Я была палатным врачом. Одноместная палата, о которой идет речь, была под моим присмотром. Но при мне ее обитатель в сознание ни разу не приходил. А если бы это случилось в мое отсутствие, мне должны были сообщить об этом, где бы я ни находилась. Я же должна была немедленно сообщить о событии личному врачу Бен-Гуриона. Только сообщать было нечего. Старик лежал в глубокой коме, вызванной инсультом. Пожимать руки он не мог физически. Правда, однажды во время обхода кто-то сказал: «Бен-Гурион, арабы возле Беэр-Шевы. Что делать?» Кончалась Война Судного дня. Но арабских войск не было под Беэр-Шевой и в ее начале. Шутовство спрашивающего было неуместно по отношению к знаменитому пациенту, но оно снимало напряжение. Некоторые в толпе врачей, медсестер и стажеров, окружавших кровать, криво улыбнулись. Другие раздраженно свели брови на переносице. В это время один из врачей, проверявших пульс, опустил безжизненную руку Старика, и рука скатилась по одеялу. Назавтра я прочитала в одной из газет: «На вопрос, что делать с арабами в Синае, Бен-Гурион показал рукой — гнать!» Я думаю, не одному Бар-Зохару хотелось верить в то, что мощный прожектор разума, благодаря которому еврейское государство было создано не в мечтах и не на бумаге, а наяву, погас.
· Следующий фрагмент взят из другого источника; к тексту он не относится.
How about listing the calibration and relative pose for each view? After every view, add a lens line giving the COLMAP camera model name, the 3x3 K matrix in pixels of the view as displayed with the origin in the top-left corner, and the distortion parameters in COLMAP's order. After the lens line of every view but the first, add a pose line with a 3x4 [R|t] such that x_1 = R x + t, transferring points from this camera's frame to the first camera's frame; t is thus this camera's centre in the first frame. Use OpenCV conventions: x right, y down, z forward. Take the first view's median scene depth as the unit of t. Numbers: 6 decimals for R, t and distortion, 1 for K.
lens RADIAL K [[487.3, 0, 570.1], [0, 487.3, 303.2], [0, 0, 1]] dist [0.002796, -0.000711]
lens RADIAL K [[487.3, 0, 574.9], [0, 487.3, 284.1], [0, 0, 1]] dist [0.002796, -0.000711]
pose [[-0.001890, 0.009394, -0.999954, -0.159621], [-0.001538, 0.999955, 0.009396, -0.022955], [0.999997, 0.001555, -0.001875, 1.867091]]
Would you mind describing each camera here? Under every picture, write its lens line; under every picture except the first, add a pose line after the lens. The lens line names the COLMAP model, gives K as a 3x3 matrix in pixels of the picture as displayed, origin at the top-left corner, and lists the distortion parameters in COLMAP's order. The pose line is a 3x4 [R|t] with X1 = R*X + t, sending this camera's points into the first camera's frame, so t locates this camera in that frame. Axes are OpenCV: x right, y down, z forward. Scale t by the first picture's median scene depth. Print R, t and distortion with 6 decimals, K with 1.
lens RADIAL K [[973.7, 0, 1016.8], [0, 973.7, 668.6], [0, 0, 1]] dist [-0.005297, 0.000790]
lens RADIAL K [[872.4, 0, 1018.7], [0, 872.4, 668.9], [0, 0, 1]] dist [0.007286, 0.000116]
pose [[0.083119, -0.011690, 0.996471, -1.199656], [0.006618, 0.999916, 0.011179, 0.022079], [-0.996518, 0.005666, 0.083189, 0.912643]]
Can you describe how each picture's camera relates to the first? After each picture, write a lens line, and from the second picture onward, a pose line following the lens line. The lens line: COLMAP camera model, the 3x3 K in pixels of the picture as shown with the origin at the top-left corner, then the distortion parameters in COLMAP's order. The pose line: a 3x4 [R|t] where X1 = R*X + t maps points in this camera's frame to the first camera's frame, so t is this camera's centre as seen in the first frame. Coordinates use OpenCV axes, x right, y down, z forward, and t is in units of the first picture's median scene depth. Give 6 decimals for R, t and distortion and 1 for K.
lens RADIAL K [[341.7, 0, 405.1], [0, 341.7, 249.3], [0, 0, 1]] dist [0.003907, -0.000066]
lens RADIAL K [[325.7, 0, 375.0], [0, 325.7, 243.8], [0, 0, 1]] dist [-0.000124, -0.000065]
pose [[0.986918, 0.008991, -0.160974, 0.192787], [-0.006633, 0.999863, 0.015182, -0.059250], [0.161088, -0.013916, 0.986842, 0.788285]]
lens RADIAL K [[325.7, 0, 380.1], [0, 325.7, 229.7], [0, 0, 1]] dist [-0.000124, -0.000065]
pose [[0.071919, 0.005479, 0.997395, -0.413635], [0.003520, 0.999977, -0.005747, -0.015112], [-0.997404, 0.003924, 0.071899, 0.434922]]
Между тем персонал больницы устал. В разгар войны, которую тогда еще называли просто «проклятой», а потом стали называть Войной Судного дня, никто не глядел на часы. Было решено поделить день на три смены и работать по восемь часов кряду, а следующие восемь отдыхать, но так получалось редко. Врачей не хватало. Медсестер не хватало. Доброволки, сменившие арабок-уборщиц, были нерасторопны. Смены затягивались. И вот война подошла к концу, стали возвращаться врачи и уборщицы, график дежурств начал входить в норму, а тут велели «делать сионизм», то есть дежурить при Бен-Гурионе сверх обычных дежурств и бесплатно.
Врачи взбунтовались. Они с рождения только и занимались «деланьем сионизма». А я что? Мне еще было догонять их и догонять. Стали составлять график дежурств. Получилось, что дежурить будут двое сравнительно новых репатриантов и один местный паренек с повышенным чувством локтя, который считал дежурство при Старике чем-то вроде пионерской вахты при бюсте и знамени. «Нечестно, чтобы это делали одни новенькие, — объяснял он, — старый ишув обязан участвовать». Дежурить приказали, когда медицинским светилам стало ясно, что улучшения не предвидится. Мое дежурство было вторым. А на совестливого врача из местных дежурства уже не хватило.
Никакой работы от внештатного дежурного и не требовалось. Зайти раз в час в палату, прислушаться к капанью инфузии, проверить, работает ли катетер. Ну и, разумеется, констатировать жизнь. Или смерть, которая должна была наступить неминуемо, но никто не знал когда. Надо сказать, особого ажиотажа от присутствия Старика отделение не испытывало. Может быть, потому, что пока был жив профессор Шиба, Бен-Гурион бывал тут, и не раз. А после смерти Шибы врачи отделения ходили к Старику на дом измерять давление и брать кровь на анализы. Навещали они его в тель-авивском доме, расположенном на одной из центральных улиц города.
Сейчас эту улицу называют бульваром Бен-Гуриона. Двухэтажный особняк, ныне музей, купленный четой Бен-Гурион в рассрочку, был построен где-то в начале тридцатых годов в «первом рабочем районе», на земле «Керен каемет». Тогда никому не пришло бы в голову проверять, получил ли Старик какие-нибудь льготы при покупке. Вопрос денежного эквивалента любого его поступка казался и был бессмысленным. Бен-Гурион нередко причинял будущему, а после и уже возникшему Государству Израиль ущерб, но чаще приносил доход. И тот и другой исчислялись миллионами. А первым получателем дохода или потерпевшим убыток бывал сам Старик, его проекты и планы. Личной жизни, отдельной от построения еврейского государства, у него тогда уже не было.
Бен-Гурион был государством, пока его создавал, а потом государство стало им. Но «проклятая война» все изменила. Впрочем, многие изменения произошли задолго до войны. К началу военных действий 86-летний Старик был уже не у дел и в опале у большей части бывших единомышленников. За год до войны он даже перестал писать свой нескончаемый дневник, летопись истории создания Израиля. «Ты собираешься когда-нибудь прочесть все, что написал?» — спросил его как-то Игаль Алон. «Другие прочтут», — спокойно ответил Бен-Гурион, ничуть не умалявший значения каждой минуты и каждого интеллектуального или чувственного импульса собственной жизни.